Músicos Gospel, eleições e “showmícios”

Vergonha para o evangelho, vergonha para o nome de Cristo, vergonha para a igreja, exposição do que não somos, do que não cremos, diante dos incrédulos e da sociedade de um modo geral! Vimos os desmandos, equívocos, discursos, canções e imagem de artistas e grupos “chamados” cristãos ou gospel, que canalizaram apoio a determinados candidatos ou permitiram seus eventos serem transformados em palanques, e como se fosse “em nome do Senhor”, o que é mais grave!

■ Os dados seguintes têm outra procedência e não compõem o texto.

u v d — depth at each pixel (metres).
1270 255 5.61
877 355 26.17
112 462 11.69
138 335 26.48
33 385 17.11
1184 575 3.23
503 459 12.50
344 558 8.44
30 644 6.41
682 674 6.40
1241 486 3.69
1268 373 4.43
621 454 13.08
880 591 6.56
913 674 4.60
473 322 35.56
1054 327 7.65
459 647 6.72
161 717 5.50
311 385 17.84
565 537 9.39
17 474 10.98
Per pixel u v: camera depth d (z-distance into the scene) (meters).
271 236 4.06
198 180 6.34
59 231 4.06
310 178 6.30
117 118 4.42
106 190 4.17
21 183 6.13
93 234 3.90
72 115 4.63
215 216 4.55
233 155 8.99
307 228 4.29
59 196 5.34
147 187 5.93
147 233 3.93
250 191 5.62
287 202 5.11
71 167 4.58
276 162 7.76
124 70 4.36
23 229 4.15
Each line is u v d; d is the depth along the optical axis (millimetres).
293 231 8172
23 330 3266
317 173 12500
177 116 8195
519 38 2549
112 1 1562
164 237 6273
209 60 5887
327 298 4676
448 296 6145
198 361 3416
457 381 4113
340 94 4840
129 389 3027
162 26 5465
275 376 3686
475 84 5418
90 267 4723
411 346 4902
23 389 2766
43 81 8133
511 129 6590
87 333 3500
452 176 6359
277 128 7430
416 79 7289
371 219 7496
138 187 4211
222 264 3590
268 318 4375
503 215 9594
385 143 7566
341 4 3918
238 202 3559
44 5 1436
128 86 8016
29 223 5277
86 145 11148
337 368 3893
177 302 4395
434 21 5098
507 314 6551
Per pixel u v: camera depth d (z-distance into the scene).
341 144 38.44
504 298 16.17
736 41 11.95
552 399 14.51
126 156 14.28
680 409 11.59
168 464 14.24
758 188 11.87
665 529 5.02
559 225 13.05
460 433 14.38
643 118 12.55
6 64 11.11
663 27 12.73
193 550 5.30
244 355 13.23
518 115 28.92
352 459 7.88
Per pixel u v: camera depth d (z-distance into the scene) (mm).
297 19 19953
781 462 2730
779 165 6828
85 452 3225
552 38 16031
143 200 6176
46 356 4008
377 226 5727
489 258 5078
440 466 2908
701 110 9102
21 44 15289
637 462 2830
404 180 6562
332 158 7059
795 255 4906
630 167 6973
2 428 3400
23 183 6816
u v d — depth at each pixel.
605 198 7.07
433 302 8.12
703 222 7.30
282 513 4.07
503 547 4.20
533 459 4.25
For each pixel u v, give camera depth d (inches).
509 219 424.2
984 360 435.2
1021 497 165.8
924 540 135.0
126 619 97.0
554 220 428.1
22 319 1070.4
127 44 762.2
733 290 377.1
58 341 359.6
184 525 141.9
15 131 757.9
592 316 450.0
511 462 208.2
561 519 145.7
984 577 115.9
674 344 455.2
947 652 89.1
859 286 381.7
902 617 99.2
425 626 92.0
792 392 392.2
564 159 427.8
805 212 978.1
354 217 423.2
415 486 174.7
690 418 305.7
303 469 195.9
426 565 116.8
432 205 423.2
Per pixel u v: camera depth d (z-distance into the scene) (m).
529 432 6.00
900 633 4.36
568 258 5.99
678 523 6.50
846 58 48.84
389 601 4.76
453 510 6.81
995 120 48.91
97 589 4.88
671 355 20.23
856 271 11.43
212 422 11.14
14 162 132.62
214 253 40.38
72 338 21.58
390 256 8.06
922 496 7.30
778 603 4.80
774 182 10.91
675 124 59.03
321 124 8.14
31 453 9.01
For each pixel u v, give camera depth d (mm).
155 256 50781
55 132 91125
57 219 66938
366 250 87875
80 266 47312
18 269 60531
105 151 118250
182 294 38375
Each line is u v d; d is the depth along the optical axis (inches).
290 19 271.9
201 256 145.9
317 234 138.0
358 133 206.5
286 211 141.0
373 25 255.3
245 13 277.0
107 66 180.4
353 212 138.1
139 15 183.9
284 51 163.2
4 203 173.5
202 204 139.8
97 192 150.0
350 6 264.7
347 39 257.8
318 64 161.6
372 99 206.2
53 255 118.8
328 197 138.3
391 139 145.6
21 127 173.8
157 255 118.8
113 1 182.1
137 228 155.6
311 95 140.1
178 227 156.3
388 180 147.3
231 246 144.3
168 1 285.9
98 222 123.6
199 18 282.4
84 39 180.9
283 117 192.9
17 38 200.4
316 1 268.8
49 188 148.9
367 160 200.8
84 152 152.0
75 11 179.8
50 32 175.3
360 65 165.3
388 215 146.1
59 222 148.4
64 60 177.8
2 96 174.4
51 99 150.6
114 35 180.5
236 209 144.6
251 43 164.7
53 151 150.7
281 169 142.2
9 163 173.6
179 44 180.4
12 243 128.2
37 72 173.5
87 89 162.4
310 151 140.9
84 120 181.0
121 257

Músicos que se apresentaram em comícios (recompensados com polpudos cachês), shows de música gospel que se transformaram em “plataformas”, irmãos que foram usados como massa de manobra, cantores usando textos bíblicos absolutamente distorcidos, algumas marchas para Jesus (o que Ele teve a ver com várias delas?) repletos de santinhos e propaganda de candidatos chamados evangélicos e palavras do palco, que chegavam “de surpresa” (faz de conta que ninguém sabia né?).
Cheguei no Nordeste e vi, indignado, um pequeno flash de um show na televisão de vários cantores que mais vendem CDs, sendo usados em horário político, aproveitando do microfone e falando o famoso provérbio “quando o justo governa blá, blá, blá, blá………….” Artistas falando de gente ou candidatos que jamais viram ou conheceram, candidatos que os trouxeram, para enganosamente “pregar e conduzir o povo à adoração” e usarem irresponsavelmente a Palavra de Deus e o nome do Senhor com “unção”. Faltaram falar também na “pregação” do que acontecerá com aqueles que proferem mentiras ou enganam os santos e o povo com seus lábios. Enfim, tudo muito triste e caótico.
Mas, afinal, o que se pode se esperar mesmo dos que propiciaram estes escandalosos desvirtuamentos? O que esperar de líderes, gravadoras ou máquinas de marketing de quem já ouvimos e a respeito de quem lemos no passado em declarações na imprensa, que “todo musico evangélico tem seu preço e um ego a lustrar”? Afinal todos querem fama e sucesso!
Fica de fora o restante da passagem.